TD Cowen has issued a new price target for Micron Technology (NASDAQ: MU) of $1,600, implying a 63% upside from current levels. The investment bank maintained its buy rating on the stock, citing strong demand and supply constraints that favor the memory chip maker. Micron shares opened Wednesday around $983, having already surged more than 200% year-to-date.
Analyst Sees Supply Crunch as Catalyst
TD Cowen analyst Krish Sankar said in a client note that Micron is well-positioned to benefit from a supply-demand imbalance in the semiconductor market. He expects the company to leverage shortages to gain pricing power and drive revenue growth. The $1,600 target is among the most bullish on Wall Street, reflecting confidence that the rally has further room to run despite the stock's massive gains.

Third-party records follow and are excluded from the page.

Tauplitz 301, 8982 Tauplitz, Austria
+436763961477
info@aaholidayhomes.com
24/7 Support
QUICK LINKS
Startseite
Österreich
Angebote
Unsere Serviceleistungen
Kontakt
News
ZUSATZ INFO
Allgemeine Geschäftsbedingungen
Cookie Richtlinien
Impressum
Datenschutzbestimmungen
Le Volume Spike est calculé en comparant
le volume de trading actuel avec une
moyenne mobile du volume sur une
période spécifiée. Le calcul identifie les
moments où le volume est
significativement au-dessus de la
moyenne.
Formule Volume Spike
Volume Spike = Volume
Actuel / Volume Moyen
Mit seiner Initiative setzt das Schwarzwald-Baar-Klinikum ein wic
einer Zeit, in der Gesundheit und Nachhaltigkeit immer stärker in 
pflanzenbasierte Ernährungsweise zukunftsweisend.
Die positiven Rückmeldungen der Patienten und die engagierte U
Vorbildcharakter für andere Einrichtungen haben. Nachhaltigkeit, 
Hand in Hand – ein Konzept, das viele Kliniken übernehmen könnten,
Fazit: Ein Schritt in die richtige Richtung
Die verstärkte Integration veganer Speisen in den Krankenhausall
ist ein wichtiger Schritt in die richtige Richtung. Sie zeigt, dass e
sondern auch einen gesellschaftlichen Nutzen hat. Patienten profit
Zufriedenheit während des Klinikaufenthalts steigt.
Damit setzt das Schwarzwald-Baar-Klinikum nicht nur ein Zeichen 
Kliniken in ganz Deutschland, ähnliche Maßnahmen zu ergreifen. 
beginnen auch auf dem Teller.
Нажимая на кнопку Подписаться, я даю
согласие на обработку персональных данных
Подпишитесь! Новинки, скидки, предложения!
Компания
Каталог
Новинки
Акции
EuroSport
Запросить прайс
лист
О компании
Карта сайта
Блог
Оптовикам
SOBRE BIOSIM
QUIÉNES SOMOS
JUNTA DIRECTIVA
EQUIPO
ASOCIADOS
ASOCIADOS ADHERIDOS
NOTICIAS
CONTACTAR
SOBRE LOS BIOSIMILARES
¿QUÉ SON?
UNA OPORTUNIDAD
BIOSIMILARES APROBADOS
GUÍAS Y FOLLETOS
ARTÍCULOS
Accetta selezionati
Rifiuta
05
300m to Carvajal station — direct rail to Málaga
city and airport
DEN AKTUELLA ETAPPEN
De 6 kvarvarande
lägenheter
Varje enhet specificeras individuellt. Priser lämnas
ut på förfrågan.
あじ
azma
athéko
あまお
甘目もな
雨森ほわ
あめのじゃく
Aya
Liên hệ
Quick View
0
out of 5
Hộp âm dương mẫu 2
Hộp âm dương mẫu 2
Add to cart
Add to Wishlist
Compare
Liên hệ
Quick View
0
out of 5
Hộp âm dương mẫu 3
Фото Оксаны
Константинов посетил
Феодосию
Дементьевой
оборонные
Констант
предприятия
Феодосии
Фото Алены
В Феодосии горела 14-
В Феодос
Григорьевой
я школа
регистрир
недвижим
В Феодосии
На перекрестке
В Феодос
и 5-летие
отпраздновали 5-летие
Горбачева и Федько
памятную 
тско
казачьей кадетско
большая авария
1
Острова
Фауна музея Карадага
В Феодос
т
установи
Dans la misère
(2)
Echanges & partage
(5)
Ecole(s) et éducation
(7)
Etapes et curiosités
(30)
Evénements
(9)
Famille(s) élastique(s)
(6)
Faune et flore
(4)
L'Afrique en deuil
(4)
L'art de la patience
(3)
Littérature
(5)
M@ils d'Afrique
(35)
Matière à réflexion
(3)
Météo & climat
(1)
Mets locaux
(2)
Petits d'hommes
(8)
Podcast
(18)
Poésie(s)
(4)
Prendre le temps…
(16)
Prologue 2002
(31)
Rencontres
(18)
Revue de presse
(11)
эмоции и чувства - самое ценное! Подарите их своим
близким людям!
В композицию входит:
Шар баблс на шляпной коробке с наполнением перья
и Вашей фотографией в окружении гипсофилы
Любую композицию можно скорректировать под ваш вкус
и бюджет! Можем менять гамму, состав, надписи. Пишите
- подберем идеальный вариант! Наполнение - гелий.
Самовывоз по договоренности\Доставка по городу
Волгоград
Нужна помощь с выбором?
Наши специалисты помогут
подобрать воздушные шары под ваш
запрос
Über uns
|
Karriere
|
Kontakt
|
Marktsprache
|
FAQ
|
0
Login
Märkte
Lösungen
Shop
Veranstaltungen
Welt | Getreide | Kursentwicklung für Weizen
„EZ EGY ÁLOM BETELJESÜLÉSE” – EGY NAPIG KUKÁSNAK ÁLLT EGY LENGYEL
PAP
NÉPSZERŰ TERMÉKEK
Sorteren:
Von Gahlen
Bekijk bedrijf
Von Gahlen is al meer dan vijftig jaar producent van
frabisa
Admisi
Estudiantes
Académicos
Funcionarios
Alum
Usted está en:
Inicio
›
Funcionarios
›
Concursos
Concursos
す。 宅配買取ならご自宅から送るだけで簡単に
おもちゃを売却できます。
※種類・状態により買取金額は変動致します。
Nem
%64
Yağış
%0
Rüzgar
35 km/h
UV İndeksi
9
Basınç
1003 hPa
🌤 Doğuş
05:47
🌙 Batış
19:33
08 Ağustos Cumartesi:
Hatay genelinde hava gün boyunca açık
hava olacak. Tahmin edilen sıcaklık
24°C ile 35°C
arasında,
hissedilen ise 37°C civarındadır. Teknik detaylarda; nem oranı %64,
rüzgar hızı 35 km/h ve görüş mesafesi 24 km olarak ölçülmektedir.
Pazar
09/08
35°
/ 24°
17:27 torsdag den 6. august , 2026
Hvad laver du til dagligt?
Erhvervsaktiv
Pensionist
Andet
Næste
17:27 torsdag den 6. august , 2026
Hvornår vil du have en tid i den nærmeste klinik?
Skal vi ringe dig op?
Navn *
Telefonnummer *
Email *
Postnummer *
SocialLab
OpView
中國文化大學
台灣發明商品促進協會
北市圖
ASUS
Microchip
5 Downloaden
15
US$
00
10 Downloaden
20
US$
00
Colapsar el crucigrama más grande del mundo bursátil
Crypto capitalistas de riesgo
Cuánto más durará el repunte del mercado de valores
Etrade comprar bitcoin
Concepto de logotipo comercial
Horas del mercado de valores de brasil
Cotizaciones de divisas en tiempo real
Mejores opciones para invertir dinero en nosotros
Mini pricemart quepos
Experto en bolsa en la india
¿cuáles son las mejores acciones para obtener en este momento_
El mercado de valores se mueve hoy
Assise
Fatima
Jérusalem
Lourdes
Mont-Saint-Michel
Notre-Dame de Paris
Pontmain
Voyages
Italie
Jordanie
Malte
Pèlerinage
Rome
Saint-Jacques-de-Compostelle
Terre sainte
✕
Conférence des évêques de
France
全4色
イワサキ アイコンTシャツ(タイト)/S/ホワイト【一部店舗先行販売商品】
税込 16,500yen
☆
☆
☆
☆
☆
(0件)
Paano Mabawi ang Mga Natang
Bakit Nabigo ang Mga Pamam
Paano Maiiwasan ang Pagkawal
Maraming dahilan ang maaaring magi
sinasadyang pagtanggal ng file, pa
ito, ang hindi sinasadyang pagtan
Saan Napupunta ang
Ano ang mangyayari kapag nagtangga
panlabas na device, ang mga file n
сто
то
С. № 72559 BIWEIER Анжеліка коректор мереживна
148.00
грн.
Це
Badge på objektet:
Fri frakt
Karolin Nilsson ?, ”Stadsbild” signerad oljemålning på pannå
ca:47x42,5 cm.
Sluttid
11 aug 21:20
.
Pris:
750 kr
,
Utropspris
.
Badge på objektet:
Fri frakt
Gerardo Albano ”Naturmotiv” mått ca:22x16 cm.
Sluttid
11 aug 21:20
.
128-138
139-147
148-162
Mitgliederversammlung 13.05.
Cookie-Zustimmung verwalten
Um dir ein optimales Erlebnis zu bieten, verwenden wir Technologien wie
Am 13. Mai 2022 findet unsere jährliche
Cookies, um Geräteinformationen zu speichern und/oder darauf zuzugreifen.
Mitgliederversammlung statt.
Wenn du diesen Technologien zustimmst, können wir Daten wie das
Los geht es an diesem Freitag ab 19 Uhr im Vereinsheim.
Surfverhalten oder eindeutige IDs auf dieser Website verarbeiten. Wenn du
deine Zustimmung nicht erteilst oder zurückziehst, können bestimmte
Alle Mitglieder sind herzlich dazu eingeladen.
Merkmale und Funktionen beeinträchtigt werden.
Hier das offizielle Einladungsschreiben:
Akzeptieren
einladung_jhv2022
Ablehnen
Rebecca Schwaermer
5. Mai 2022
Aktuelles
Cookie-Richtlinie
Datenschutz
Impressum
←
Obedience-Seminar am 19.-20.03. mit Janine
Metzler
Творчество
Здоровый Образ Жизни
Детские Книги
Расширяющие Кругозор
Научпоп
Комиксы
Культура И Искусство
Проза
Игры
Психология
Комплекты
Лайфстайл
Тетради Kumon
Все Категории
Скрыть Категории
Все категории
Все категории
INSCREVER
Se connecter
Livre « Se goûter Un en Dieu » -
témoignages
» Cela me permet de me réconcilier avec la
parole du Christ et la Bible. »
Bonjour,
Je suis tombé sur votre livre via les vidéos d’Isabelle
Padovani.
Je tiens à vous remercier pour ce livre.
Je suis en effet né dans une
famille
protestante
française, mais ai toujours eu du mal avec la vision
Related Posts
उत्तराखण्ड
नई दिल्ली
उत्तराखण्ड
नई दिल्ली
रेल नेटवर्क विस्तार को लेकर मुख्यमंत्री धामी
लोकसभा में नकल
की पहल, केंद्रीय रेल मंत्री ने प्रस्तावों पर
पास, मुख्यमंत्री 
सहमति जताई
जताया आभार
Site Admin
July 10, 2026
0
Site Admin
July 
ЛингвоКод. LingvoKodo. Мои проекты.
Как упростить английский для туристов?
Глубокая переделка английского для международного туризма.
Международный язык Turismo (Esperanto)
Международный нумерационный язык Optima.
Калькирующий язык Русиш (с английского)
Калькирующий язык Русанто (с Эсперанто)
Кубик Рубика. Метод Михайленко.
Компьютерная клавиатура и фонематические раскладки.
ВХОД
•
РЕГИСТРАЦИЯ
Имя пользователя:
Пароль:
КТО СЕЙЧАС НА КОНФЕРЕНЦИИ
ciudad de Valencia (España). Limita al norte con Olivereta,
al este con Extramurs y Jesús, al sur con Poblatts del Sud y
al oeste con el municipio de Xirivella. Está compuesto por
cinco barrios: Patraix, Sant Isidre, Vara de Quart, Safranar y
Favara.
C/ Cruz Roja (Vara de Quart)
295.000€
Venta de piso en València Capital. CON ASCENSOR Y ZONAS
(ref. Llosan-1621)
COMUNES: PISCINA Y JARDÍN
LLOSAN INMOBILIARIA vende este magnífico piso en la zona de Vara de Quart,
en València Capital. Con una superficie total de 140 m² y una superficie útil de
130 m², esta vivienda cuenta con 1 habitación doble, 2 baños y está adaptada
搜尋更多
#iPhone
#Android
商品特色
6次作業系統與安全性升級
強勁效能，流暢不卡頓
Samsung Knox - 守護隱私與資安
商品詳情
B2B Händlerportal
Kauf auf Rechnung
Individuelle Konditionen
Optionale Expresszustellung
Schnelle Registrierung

Micron's Meteoric Rise Continues
Micron has been one of the best-performing stocks in the global market, turning a $1,000 investment in January into over $3,000 by July. The company's leadership in memory chips, particularly for AI and data center applications, has fueled investor enthusiasm. Retail and institutional buyers alike have piled into the stock, pushing it to near the $1,000 mark. If TD Cowen's target is realized, a $1,000 investment today could grow to $1,630.
The bullish outlook comes as other semiconductor names like SK Hynix also rally, underscoring strong sector momentum. However, risks remain, including potential demand shifts and geopolitical tensions affecting supply chains. For now, analysts see Micron as a key beneficiary of the AI-driven chip boom.